▸ What is required: Reproduce the lines of every record below with "catalogue" replaced by "catalog", keeping everything else the same. Leave the pictures out.

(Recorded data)
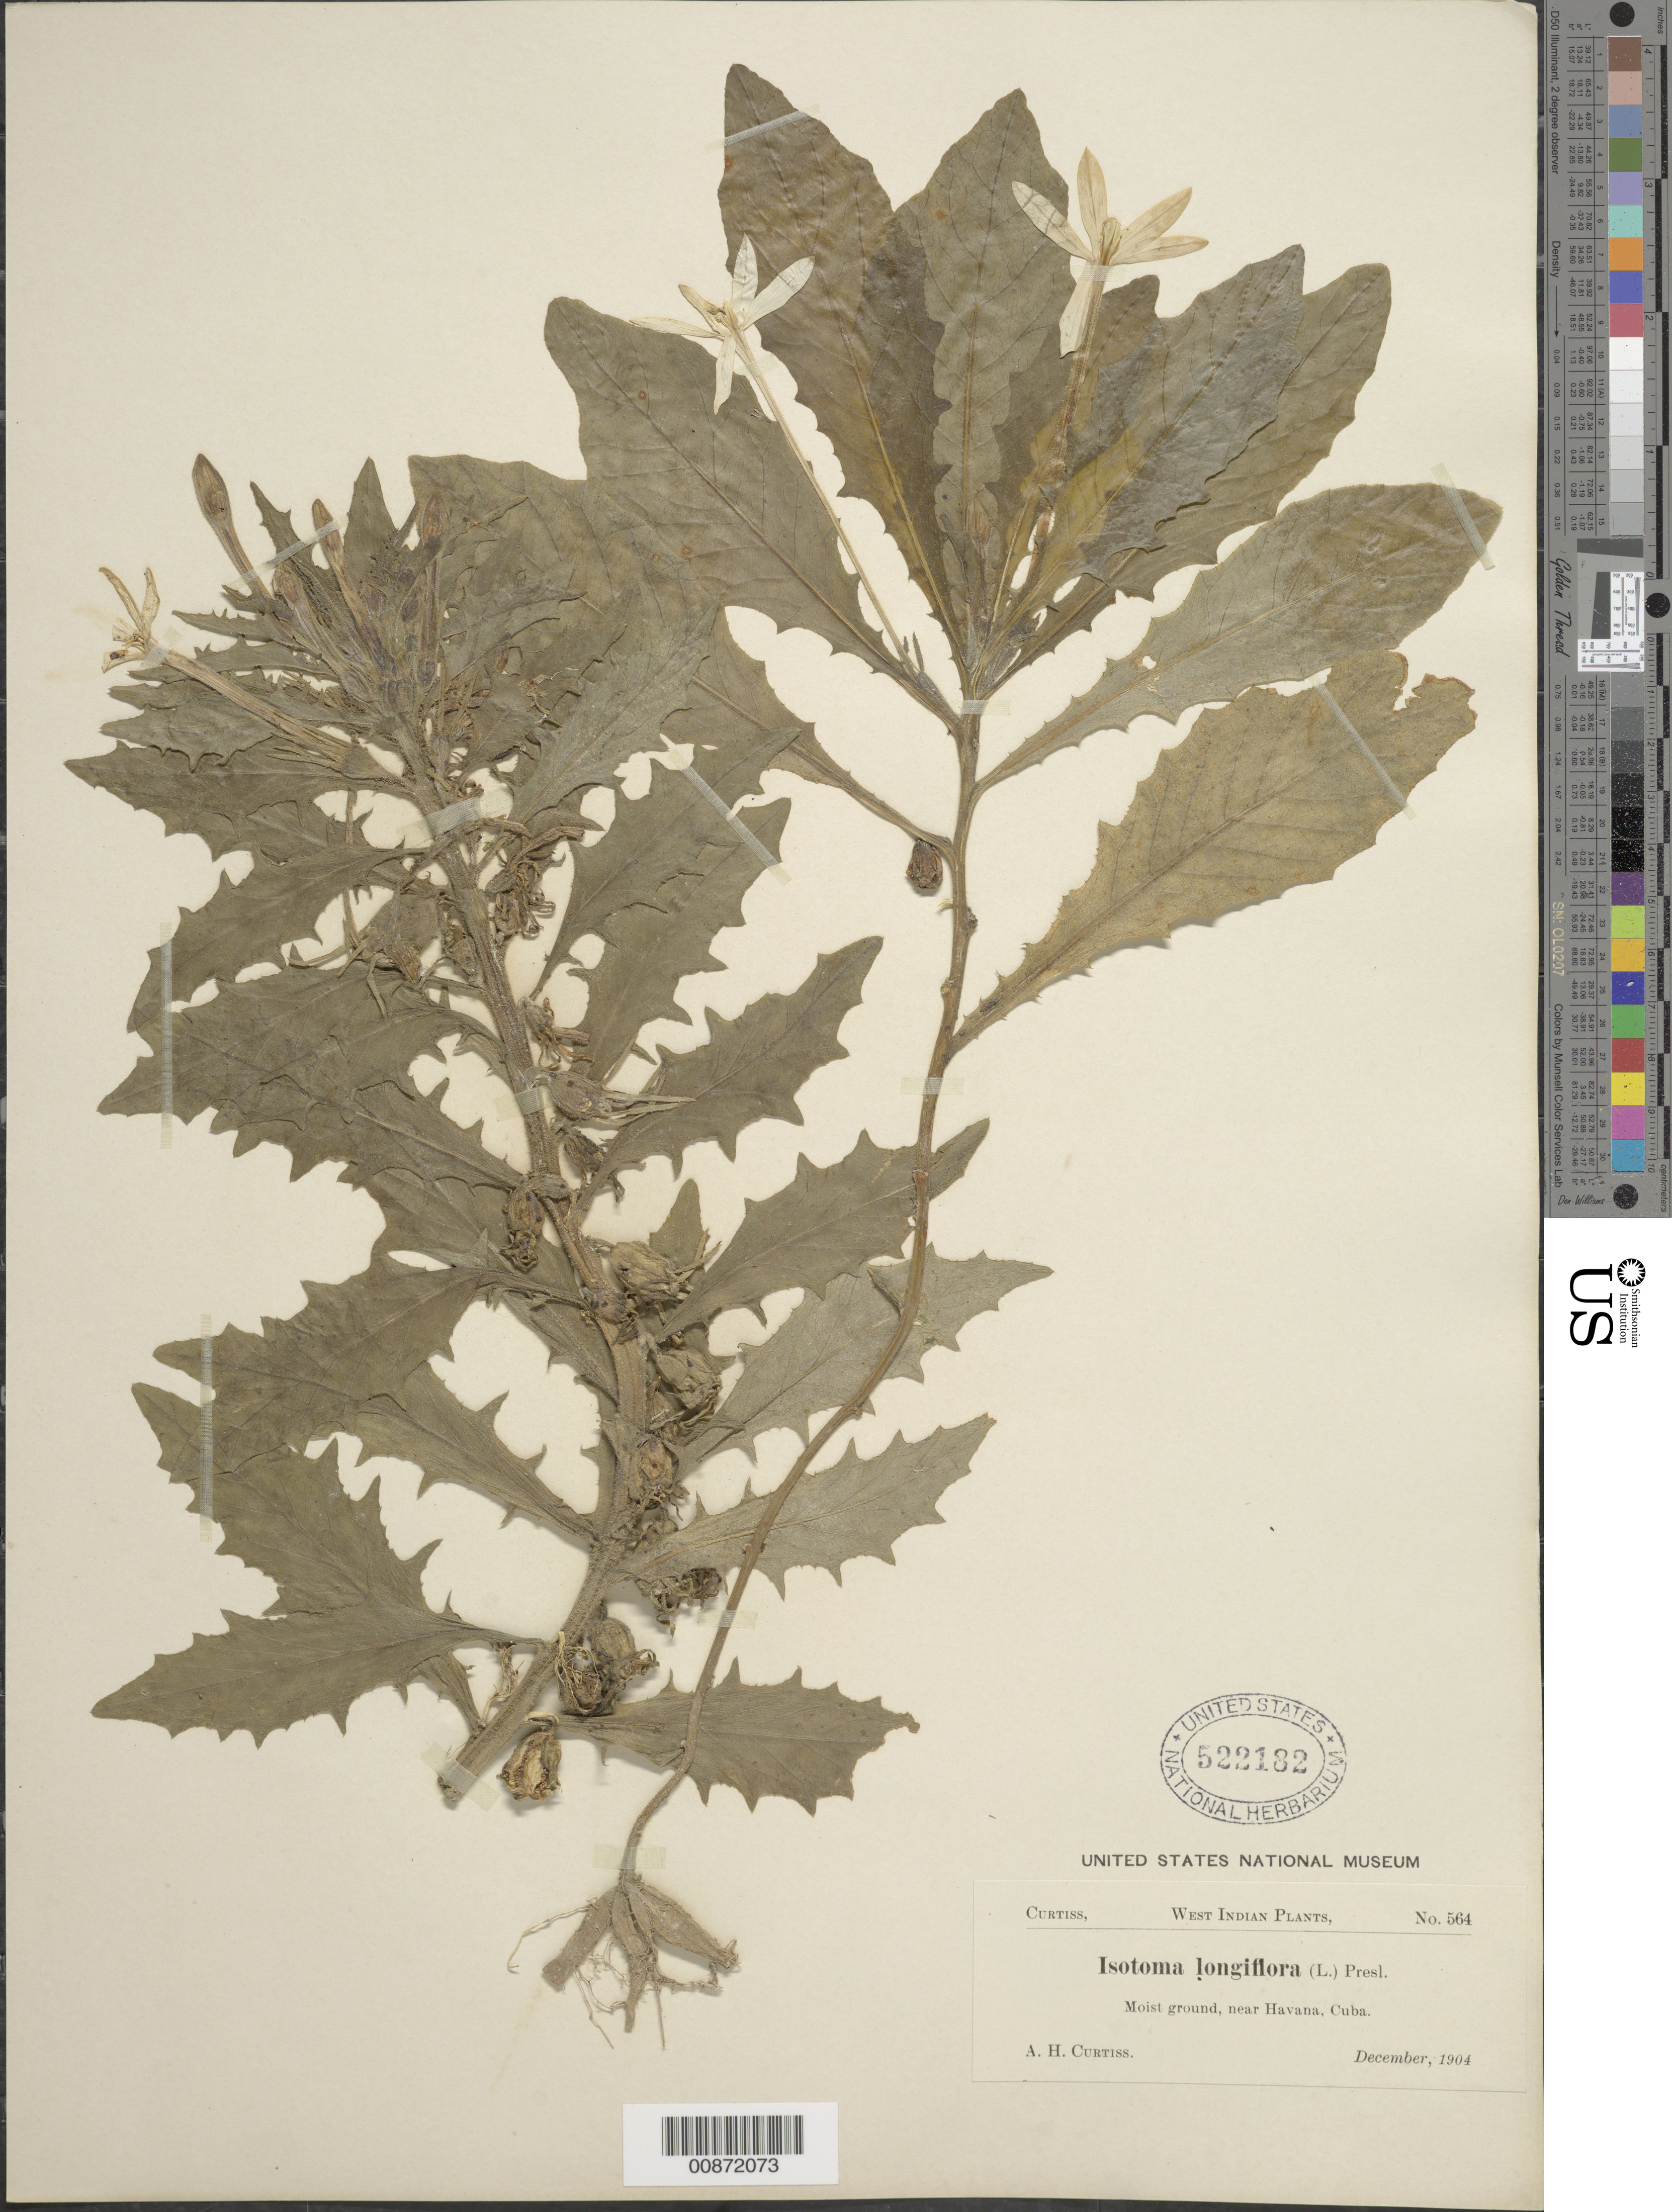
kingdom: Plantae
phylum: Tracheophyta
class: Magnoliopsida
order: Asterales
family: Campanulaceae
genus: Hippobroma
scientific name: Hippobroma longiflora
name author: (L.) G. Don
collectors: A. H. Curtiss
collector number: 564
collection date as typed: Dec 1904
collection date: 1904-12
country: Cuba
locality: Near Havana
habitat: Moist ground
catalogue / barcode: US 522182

▸ Written answer:
kingdom: Plantae
phylum: Tracheophyta
class: Magnoliopsida
order: Asterales
family: Campanulaceae
genus: Hippobroma
scientific name: Hippobroma longiflora
name author: (L.) G. Don
collectors: A. H. Curtiss
collector number: 564
collection date as typed: Dec 1904
collection date: 1904-12
country: Cuba
locality: Near Havana
habitat: Moist ground
catalog / barcode: US 522182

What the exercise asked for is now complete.